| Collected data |
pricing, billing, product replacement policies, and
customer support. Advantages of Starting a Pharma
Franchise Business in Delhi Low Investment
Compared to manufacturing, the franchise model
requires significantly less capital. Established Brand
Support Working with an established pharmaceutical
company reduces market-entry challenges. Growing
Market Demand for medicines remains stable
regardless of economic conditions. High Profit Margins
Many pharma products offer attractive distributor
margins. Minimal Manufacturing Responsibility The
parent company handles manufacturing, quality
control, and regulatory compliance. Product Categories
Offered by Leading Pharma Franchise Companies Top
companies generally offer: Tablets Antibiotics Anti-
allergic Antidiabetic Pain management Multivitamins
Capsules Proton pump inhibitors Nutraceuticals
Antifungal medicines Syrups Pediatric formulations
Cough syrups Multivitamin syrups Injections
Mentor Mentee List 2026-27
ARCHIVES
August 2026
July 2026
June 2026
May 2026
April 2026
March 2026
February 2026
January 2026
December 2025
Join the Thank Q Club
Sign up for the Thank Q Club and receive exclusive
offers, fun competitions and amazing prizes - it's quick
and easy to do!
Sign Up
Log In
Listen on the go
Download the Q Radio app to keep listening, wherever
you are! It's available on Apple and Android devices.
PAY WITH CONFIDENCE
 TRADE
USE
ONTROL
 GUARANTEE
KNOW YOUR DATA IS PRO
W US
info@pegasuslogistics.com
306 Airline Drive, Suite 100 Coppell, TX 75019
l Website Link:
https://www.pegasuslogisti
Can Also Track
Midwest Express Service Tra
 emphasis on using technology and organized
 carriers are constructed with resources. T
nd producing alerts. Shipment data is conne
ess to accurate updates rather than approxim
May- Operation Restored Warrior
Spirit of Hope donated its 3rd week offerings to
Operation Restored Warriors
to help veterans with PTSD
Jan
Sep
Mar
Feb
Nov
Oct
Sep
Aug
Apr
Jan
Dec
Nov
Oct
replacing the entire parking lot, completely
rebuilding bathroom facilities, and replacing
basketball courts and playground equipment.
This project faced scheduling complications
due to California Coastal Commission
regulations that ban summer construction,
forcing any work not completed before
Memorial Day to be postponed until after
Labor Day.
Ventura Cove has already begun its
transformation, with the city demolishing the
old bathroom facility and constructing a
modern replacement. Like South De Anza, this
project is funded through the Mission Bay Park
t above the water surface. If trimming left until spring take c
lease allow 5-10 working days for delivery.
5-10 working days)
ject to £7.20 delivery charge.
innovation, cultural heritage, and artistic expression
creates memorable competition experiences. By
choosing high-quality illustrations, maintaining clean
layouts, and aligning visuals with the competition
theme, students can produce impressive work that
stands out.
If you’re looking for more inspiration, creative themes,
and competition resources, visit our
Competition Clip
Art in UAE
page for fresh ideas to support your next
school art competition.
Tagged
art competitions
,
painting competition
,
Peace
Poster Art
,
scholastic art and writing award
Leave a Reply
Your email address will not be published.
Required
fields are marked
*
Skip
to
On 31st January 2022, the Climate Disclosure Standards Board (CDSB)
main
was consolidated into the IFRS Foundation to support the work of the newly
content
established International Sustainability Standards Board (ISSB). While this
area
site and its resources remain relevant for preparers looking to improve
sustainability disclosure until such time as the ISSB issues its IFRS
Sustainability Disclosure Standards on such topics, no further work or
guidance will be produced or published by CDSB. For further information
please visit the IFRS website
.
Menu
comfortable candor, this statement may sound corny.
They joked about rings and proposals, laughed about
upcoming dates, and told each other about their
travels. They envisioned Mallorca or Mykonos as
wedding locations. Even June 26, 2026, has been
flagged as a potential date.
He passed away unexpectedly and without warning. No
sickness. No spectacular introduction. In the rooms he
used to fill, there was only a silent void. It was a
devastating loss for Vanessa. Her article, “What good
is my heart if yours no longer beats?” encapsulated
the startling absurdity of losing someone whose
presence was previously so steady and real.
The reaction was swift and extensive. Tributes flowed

| Your instructions |
After locating the line with "Join the Thank Q Club" above, return that line and every later line through the one with "Midwest Express Service Tra", word for word and with nothing else.

| Response |
Join the Thank Q Club
Sign up for the Thank Q Club and receive exclusive
offers, fun competitions and amazing prizes - it's quick
and easy to do!
Sign Up
Log In
Listen on the go
Download the Q Radio app to keep listening, wherever
you are! It's available on Apple and Android devices.
PAY WITH CONFIDENCE
 TRADE
USE
ONTROL
 GUARANTEE
KNOW YOUR DATA IS PRO
W US
info@pegasuslogistics.com
306 Airline Drive, Suite 100 Coppell, TX 75019
l Website Link:
https://www.pegasuslogisti
Can Also Track
Midwest Express Service Tra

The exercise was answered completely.